- _EXERCISE_: In the rows below, turn everything from the line with "Build via CLI" down to the line with "Tests via CLI" into a JSON list of strings, one per line, leaving out blank lines.

- _RECORD SET_:

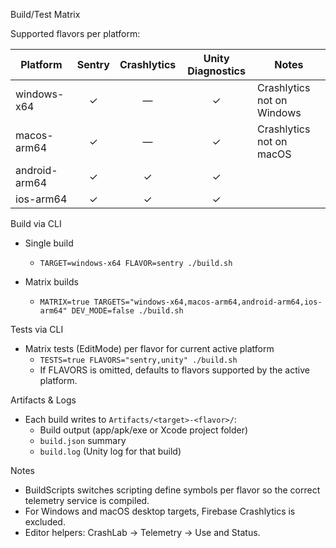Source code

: Build/Test Matrix

Supported flavors per platform:

| Platform       | Sentry | Crashlytics | Unity Diagnostics | Notes                        |
|----------------|:------:|:-----------:|:-----------------:|------------------------------|
| windows-x64    |   ✓    |      —      |         ✓         | Crashlytics not on Windows   |
| macos-arm64    |   ✓    |      —      |         ✓         | Crashlytics not on macOS     |
| android-arm64  |   ✓    |      ✓      |         ✓         |                              |
| ios-arm64      |   ✓    |      ✓      |         ✓         |                              |

Build via CLI

- Single build
  - `TARGET=windows-x64 FLAVOR=sentry ./build.sh`

- Matrix builds
  - `MATRIX=true TARGETS="windows-x64,macos-arm64,android-arm64,ios-arm64" DEV_MODE=false ./build.sh`

Tests via CLI

- Matrix tests (EditMode) per flavor for current active platform
  - `TESTS=true FLAVORS="sentry,unity" ./build.sh`
  - If FLAVORS is omitted, defaults to flavors supported by the active platform.

Artifacts & Logs

- Each build writes to `Artifacts/<target>-<flavor>/`:
  - Build output (app/apk/exe or Xcode project folder)
  - `build.json` summary
  - `build.log` (Unity log for that build)

Notes

- BuildScripts switches scripting define symbols per flavor so the correct telemetry service is compiled.
- For Windows and macOS desktop targets, Firebase Crashlytics is excluded.
- Editor helpers: CrashLab → Telemetry → Use <Provider> and Status.
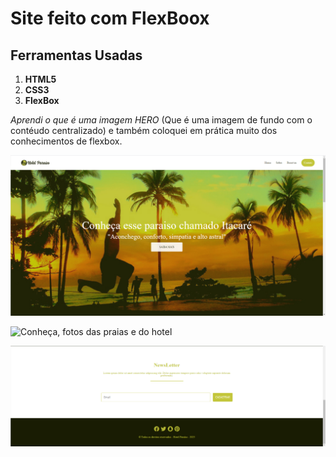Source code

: # Site feito com FlexBoox

## Ferramentas Usadas
1. **HTML5**
2. **CSS3**
3. **FlexBox**

*Aprendi o que é uma imagem HERO* (Que é uma imagem de fundo com o contéudo centralizado) e também coloquei em prática muito dos conhecimentos de flexbox.

![Principal, área com a navegação e uma imagem HERO](https://github.com/FtxDante/css-flexbox/blob/main/node-curso/img/Principal.png)

![Conheça, fotos das praias e do hotel](https://github.com/FtxDante/css-flexbox/blob/main/node-curso/img/Conhe%C3%A7a.png)

![NewsLetter, como para escrever o email](https://github.com/FtxDante/css-flexbox/blob/main/node-curso/img/NewsLetter.png)

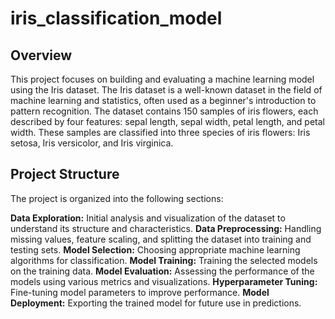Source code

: # iris_classification_model

## Overview
This project focuses on building and evaluating a machine learning model using the Iris dataset. The Iris dataset is a well-known dataset in the field of machine learning and statistics, often used as a beginner's introduction to pattern recognition. The dataset contains 150 samples of iris flowers, each described by four features: sepal length, sepal width, petal length, and petal width. These samples are classified into three species of iris flowers: Iris setosa, Iris versicolor, and Iris virginica.

## Project Structure
The project is organized into the following sections:

**Data Exploration:** Initial analysis and visualization of the dataset to understand its structure and characteristics.
**Data Preprocessing:** Handling missing values, feature scaling, and splitting the dataset into training and testing sets.
**Model Selection:** Choosing appropriate machine learning algorithms for classification.
**Model Training:** Training the selected models on the training data.
**Model Evaluation:** Assessing the performance of the models using various metrics and visualizations.
**Hyperparameter Tuning:** Fine-tuning model parameters to improve performance.
**Model Deployment:** Exporting the trained model for future use in predictions.
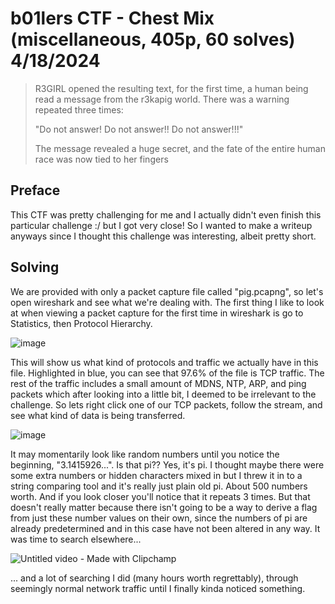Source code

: # b01lers CTF - Chest Mix (miscellaneous, 405p, 60 solves) 4/18/2024

> R3GIRL opened the resulting text, for the first time, a human being read a message from the r3kapig world. There was a warning repeated three times:
> 
> "Do not answer! Do not answer!! Do not answer!!!"
> 
> The message revealed a huge secret, and the fate of the entire human race was now tied to her fingers

## Preface
This CTF was pretty challenging for me and I actually didn't even finish this particular challenge :/ but I got very close! So I wanted to make a writeup anyways since I thought this challenge was interesting, albeit pretty short.

## Solving
We are provided with only a packet capture file called "pig.pcapng", so let's open wireshark and see what we're dealing with. The first thing I like to look at when viewing a packet capture for the first time in wireshark is go to Statistics, then Protocol Hierarchy.

![image](https://github.com/user-attachments/assets/d393cb5d-cffc-44d7-af46-aa86e083fce2)

This will show us what kind of protocols and traffic we actually have in this file. Highlighted in blue, you can see that 97.6% of the file is TCP traffic. The rest of the traffic includes a small amount of MDNS, NTP, ARP, and ping packets which after looking into a little bit, I deemed to be irrelevant to the challenge. So lets right click one of our TCP packets, follow the stream, and see what kind of data is being transferred.

![image](https://github.com/user-attachments/assets/638ca271-95d6-4fac-afd0-399003262cde)

It may momentarily look like random numbers until you notice the beginning, "3.1415926...". Is that pi?? Yes, it's pi. I thought maybe there were some extra numbers or hidden characters mixed in but I threw it in to a string comparing tool and it's really just plain old pi. About 500 numbers worth. And if you look closer you'll notice that it repeats 3 times. But that doesn't really matter because there isn't going to be a way to derive a flag from just these number values on their own, since the numbers of pi are already predetermined and in this case have not been altered in any way. It was time to search elsewhere...


![Untitled video - Made with Clipchamp](https://github.com/user-attachments/assets/974d7bc4-4850-4b9d-afd5-9766e7c88684)

... and a lot of searching I did (many hours worth regrettably), through seemingly normal network traffic until I finally kinda noticed something.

- _THE ANSWER_:
[
  "Build via CLI",
  "- Single build",
  "  - `TARGET=windows-x64 FLAVOR=sentry ./build.sh`",
  "- Matrix builds",
  "  - `MATRIX=true TARGETS=\"windows-x64,macos-arm64,android-arm64,ios-arm64\" DEV_MODE=false ./build.sh`",
  "Tests via CLI"
]